Hof ’s-Hertogenbosch oordeelt in hoger beroep dat het Douanelaboratorium de oliemonsters niet volgens de in de Gecombineerde Nomenclatuur voorgeschreven distillatiemethode heeft onderzocht, zodat de naheffing is zoverre geen stand kan houden.

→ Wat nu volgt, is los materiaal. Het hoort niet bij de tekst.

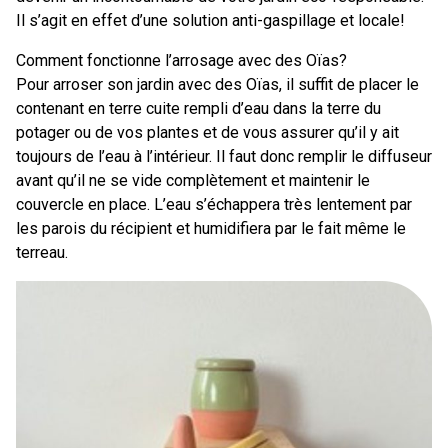
Il s’agit en effet d’une solution anti-gaspillage et locale!
Comment fonctionne l’arrosage avec des Oïas?
Pour arroser son jardin avec des Oïas, il suffit de placer le
contenant en terre cuite rempli d’eau dans la terre du
potager ou de vos plantes et de vous assurer qu’il y ait
toujours de l’eau à l’intérieur. Il faut donc remplir le diffuseur
avant qu’il ne se vide complètement et maintenir le
couvercle en place. L’eau s’échappera très lentement par
les parois du récipient et humidifiera par le fait même le
terreau.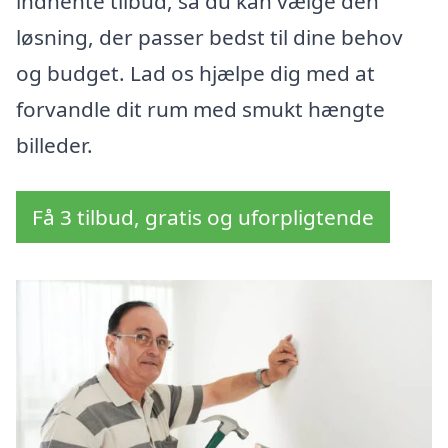
indhente tilbud, så du kan vælge den
løsning, der passer bedst til dine behov
og budget. Lad os hjælpe dig med at
forvandle dit rum med smukt hængte
billeder.
Få 3 tilbud, gratis og uforpligtende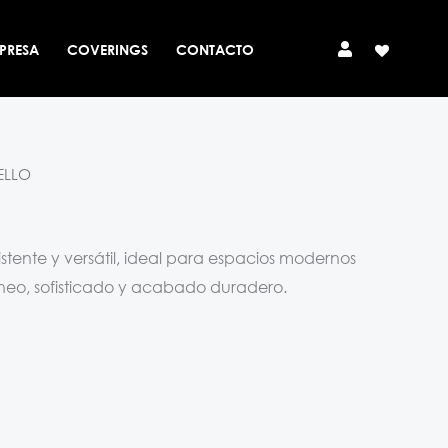
PRESA
COVERINGS
CONTACTO
ELLO
istente y versátil, ideal para espacios modernos
neo, sofisticado y acabado duradero.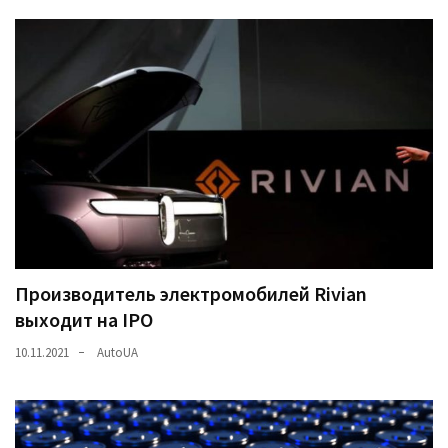
(358)
Головне
(324)
Тест-
драйв
(212)
Без
рубрики
(142)
Производитель электромобилей Rivian
выходит на IPO
10.11.2021
AutoUA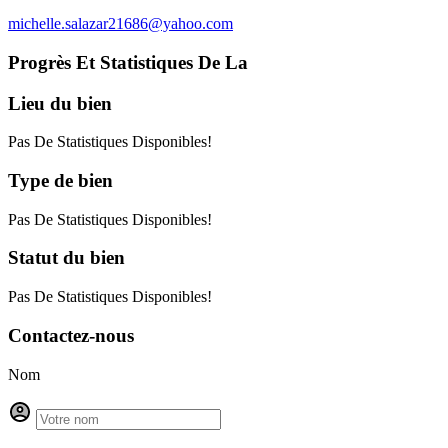
michelle.salazar21686@yahoo.com
Progrès Et Statistiques De La
Lieu
du bien
Pas De Statistiques Disponibles!
Type
de bien
Pas De Statistiques Disponibles!
Statut
du bien
Pas De Statistiques Disponibles!
Contactez-nous
Nom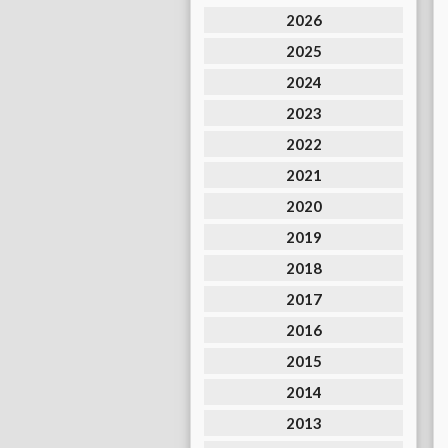
2026
2025
2024
2023
2022
2021
2020
2019
2018
2017
2016
2015
2014
2013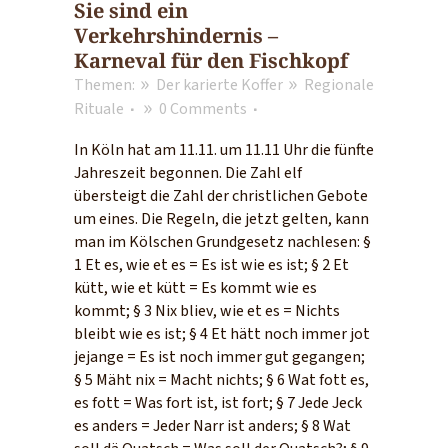
Sie sind ein
Verkehrshindernis –
Karneval für den Fischkopf
Themen:
Der karierte Koffer
Regionale
Rituale
0 Comments
In Köln hat am 11.11. um 11.11 Uhr die fünfte
Jahreszeit begonnen. Die Zahl elf
übersteigt die Zahl der christlichen Gebote
um eines. Die Regeln, die jetzt gelten, kann
man im Kölschen Grundgesetz nachlesen: §
1 Et es, wie et es = Es ist wie es ist; § 2 Et
kütt, wie et kütt = Es kommt wie es
kommt; § 3 Nix bliev, wie et es = Nichts
bleibt wie es ist; § 4 Et hätt noch immer jot
jejange = Es ist noch immer gut gegangen;
§ 5 Mäht nix = Macht nichts; § 6 Wat fott es,
es fott = Was fort ist, ist fort; § 7 Jede Jeck
es anders = Jeder Narr ist anders; § 8 Wat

X nv exploiteert een groothandel in brandstoffen en levert minerale oliën aan uitgaande zeeschepen. X nv is daartoe vergunninghouder van een belastingentrepot. Bij controles van twee bunkerschepen en na laboratoriumonderzoeken constateert de inspecteur dat er op deze schepen volgens de vervoersdocumenten diesel aan boord zou moeten zijn, terwijl het in werkelijkheid stookolie betreft. In geschil zijn de naheffingsaanslagen accijns op minerale oliën en voorraadheffing aardolieproducten, alsmede de verzuimboetes. Rechtbank Zeeland-West-Brabant stelt de inspecteur in het gelijk. X nv gaat in hoger beroep.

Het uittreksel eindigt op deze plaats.